- Exercise brief -
Would you repeat the entries below exactly and omit the pictures?

[Change listing data]

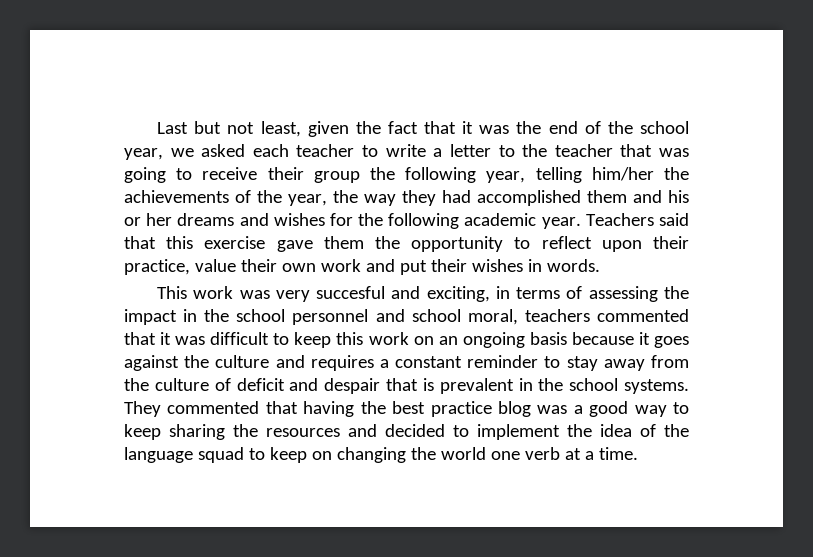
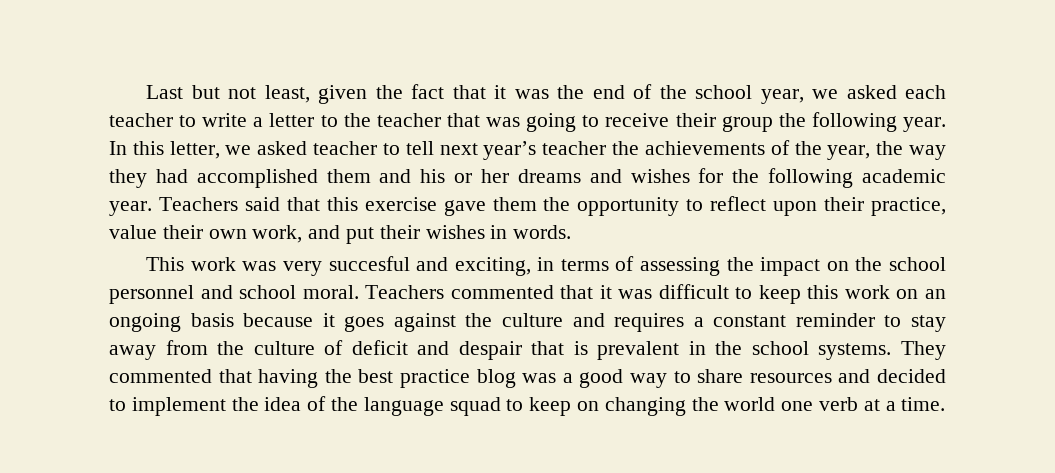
[486,167,654,183] year, telling him/her -> [903,117,947,132] [109,141,607,160] year. In this letter, we asked teacher to tell next year’s teacher
[320,259,361,272] work -> [252,225,303,243] work,
[183,309,198,322] in -> [826,261,849,271] on
[467,309,590,325] moral, teachers -> [302,285,445,299] moral. Teachers
[124,424,258,440] keep sharing the -> [697,369,744,383] share

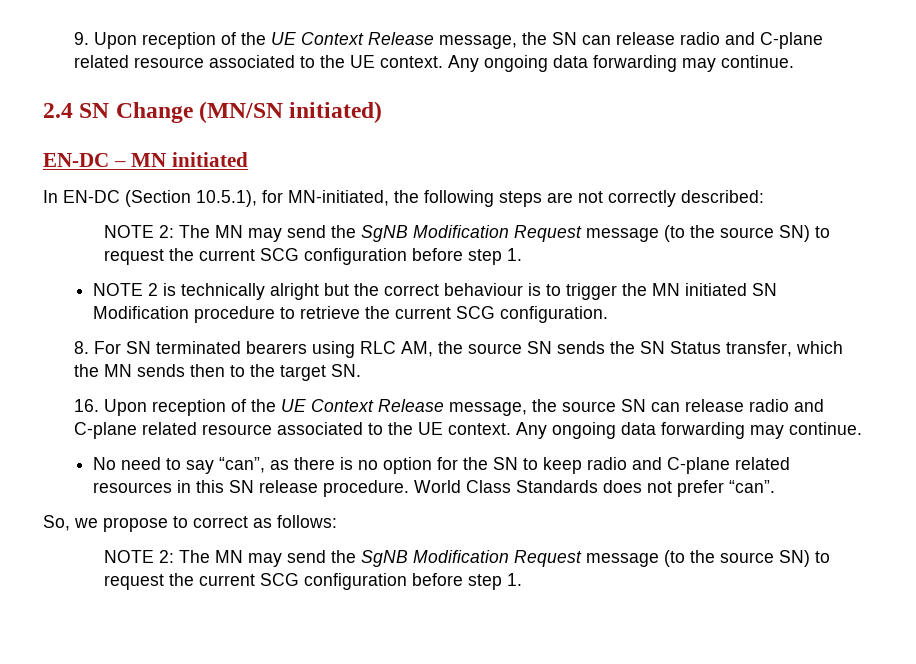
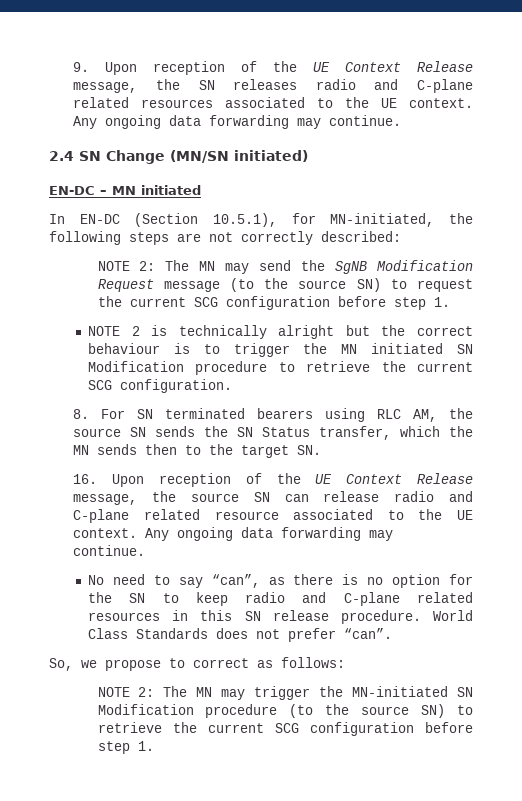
[581,32,823,49] [73,55,204,68] can release radio and C-plane related resource -> [233,79,473,93] [73,97,214,108] releases radio and C-plane related resources
[287,550,831,567] [104,574,165,590] send the SgNB Modification Request message (to the source SN) to request -> [254,686,473,700] [97,704,473,718] [97,722,162,733] trigger the MN-initiated SN Modification procedure (to the source SN) to retrieve

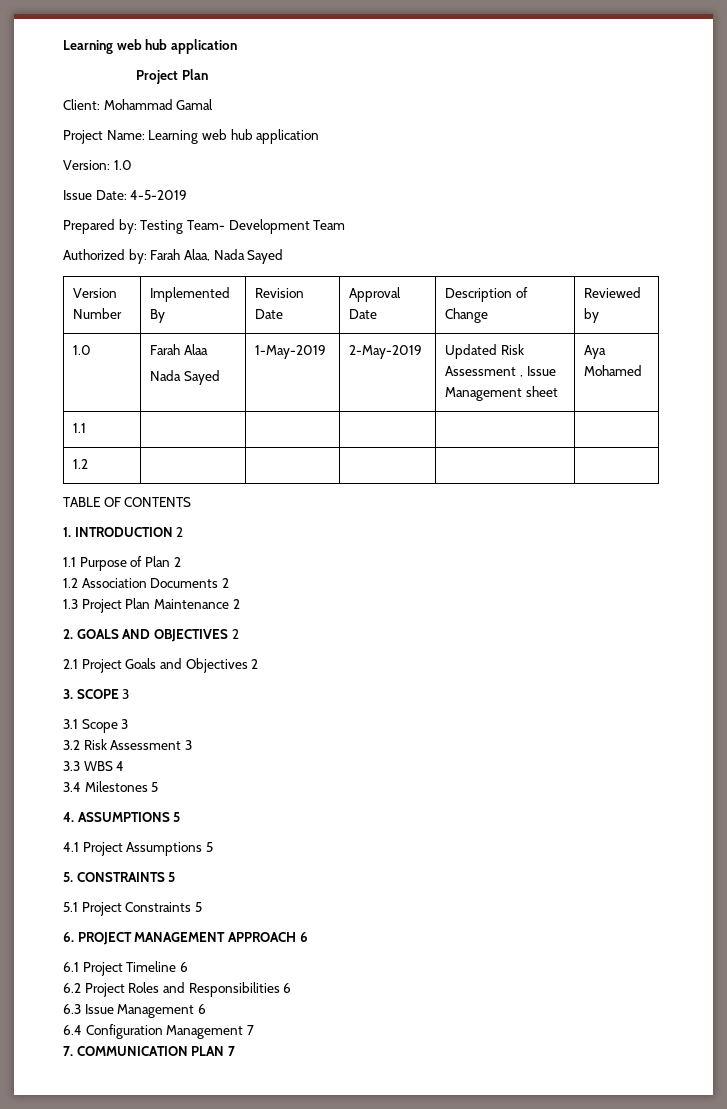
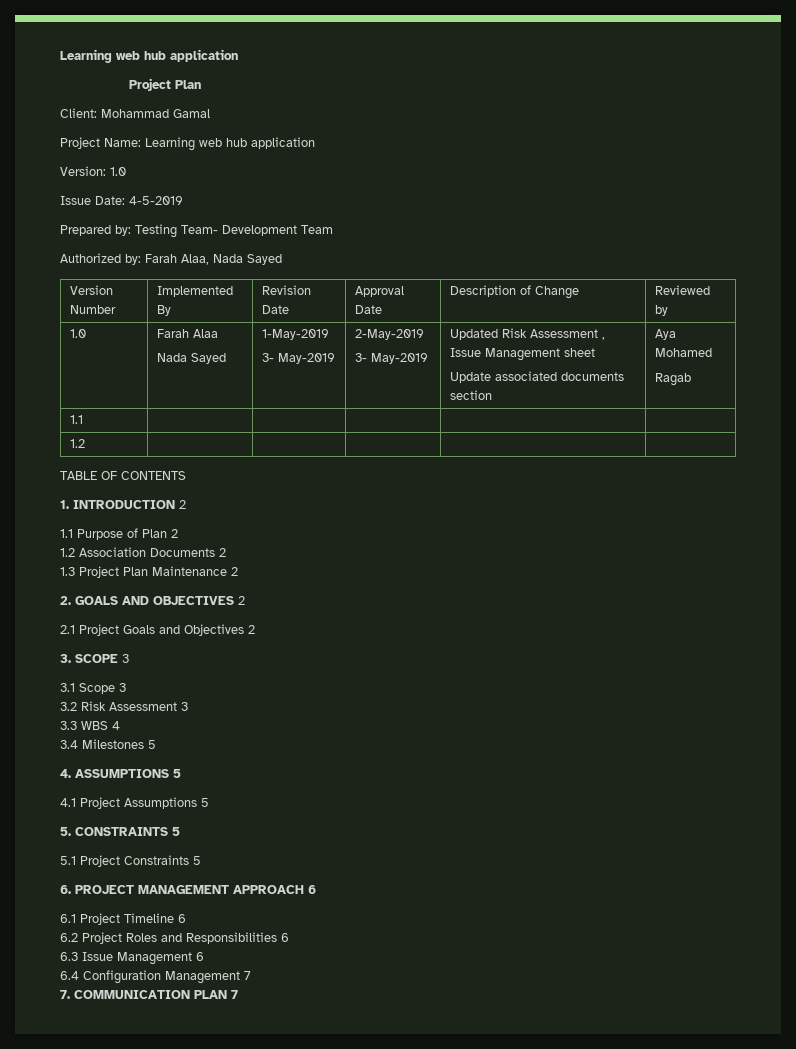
(327, 352) none -> [261,353,335,364] // 3- May-2019
(423, 352) none -> [354,353,428,364] // 3- May-2019
(558, 391) none -> [449,371,624,383] [449,390,492,400] // Update associated documents section
(643, 370) none -> [654,373,691,386] // Ragab

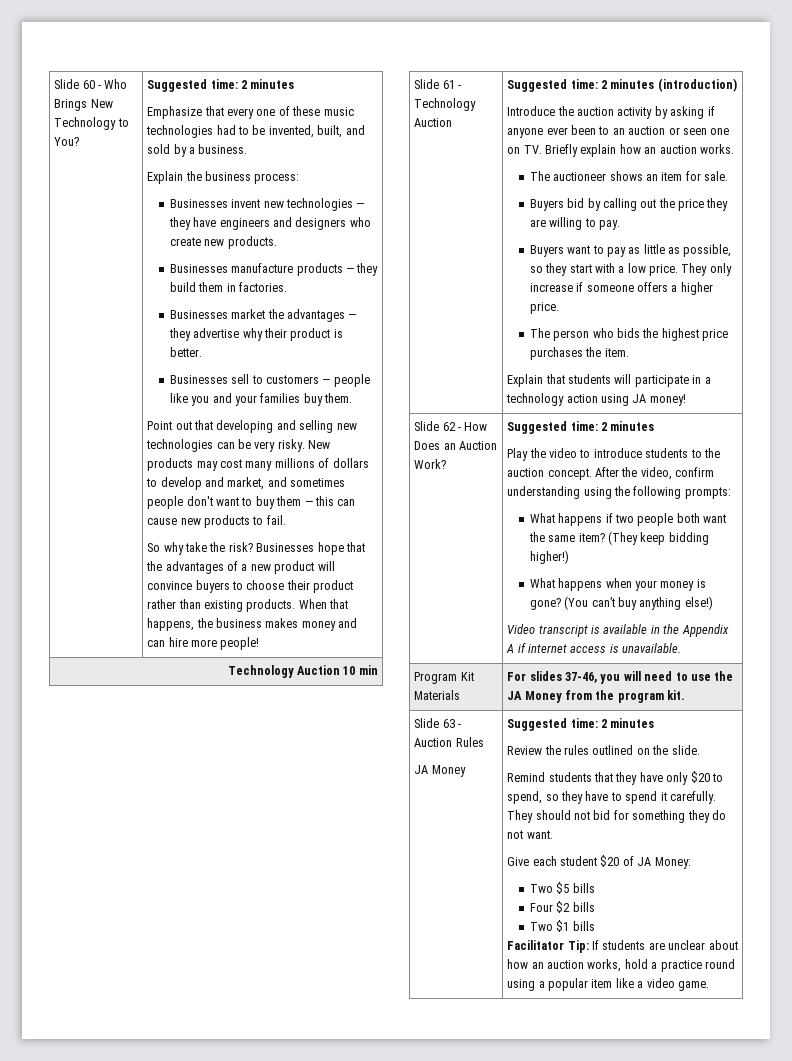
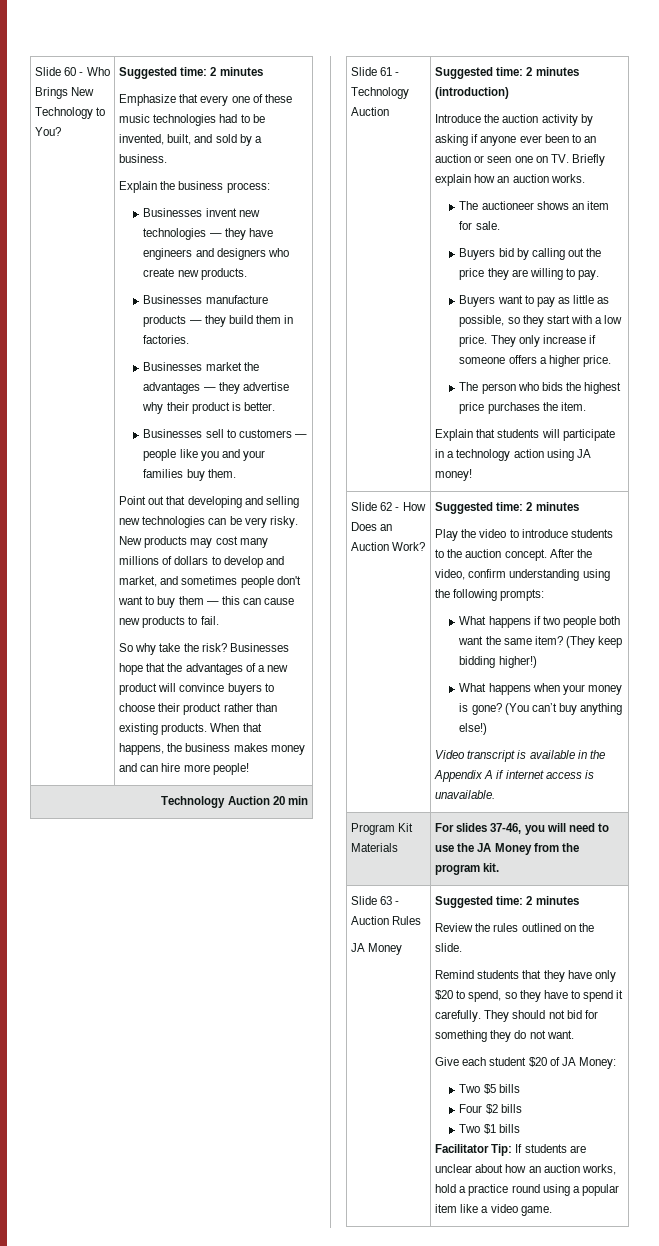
[343,666,356,675] 10 -> [272,796,285,805] 20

- Exercise response -
[486,167,654,183] year, telling him/her -> [903,117,947,132] [109,141,607,160] year. In this letter, we asked teacher to tell next year’s teacher
[320,259,361,272] work -> [252,225,303,243] work,
[183,309,198,322] in -> [826,261,849,271] on
[467,309,590,325] moral, teachers -> [302,285,445,299] moral. Teachers
[124,424,258,440] keep sharing the -> [697,369,744,383] share

[581,32,823,49] [73,55,204,68] can release radio and C-plane related resource -> [233,79,473,93] [73,97,214,108] releases radio and C-plane related resources
[287,550,831,567] [104,574,165,590] send the SgNB Modification Request message (to the source SN) to request -> [254,686,473,700] [97,704,473,718] [97,722,162,733] trigger the MN-initiated SN Modification procedure (to the source SN) to retrieve

(327, 352) none -> [261,353,335,364] // 3- May-2019
(423, 352) none -> [354,353,428,364] // 3- May-2019
(558, 391) none -> [449,371,624,383] [449,390,492,400] // Update associated documents section
(643, 370) none -> [654,373,691,386] // Ragab

[343,666,356,675] 10 -> [272,796,285,805] 20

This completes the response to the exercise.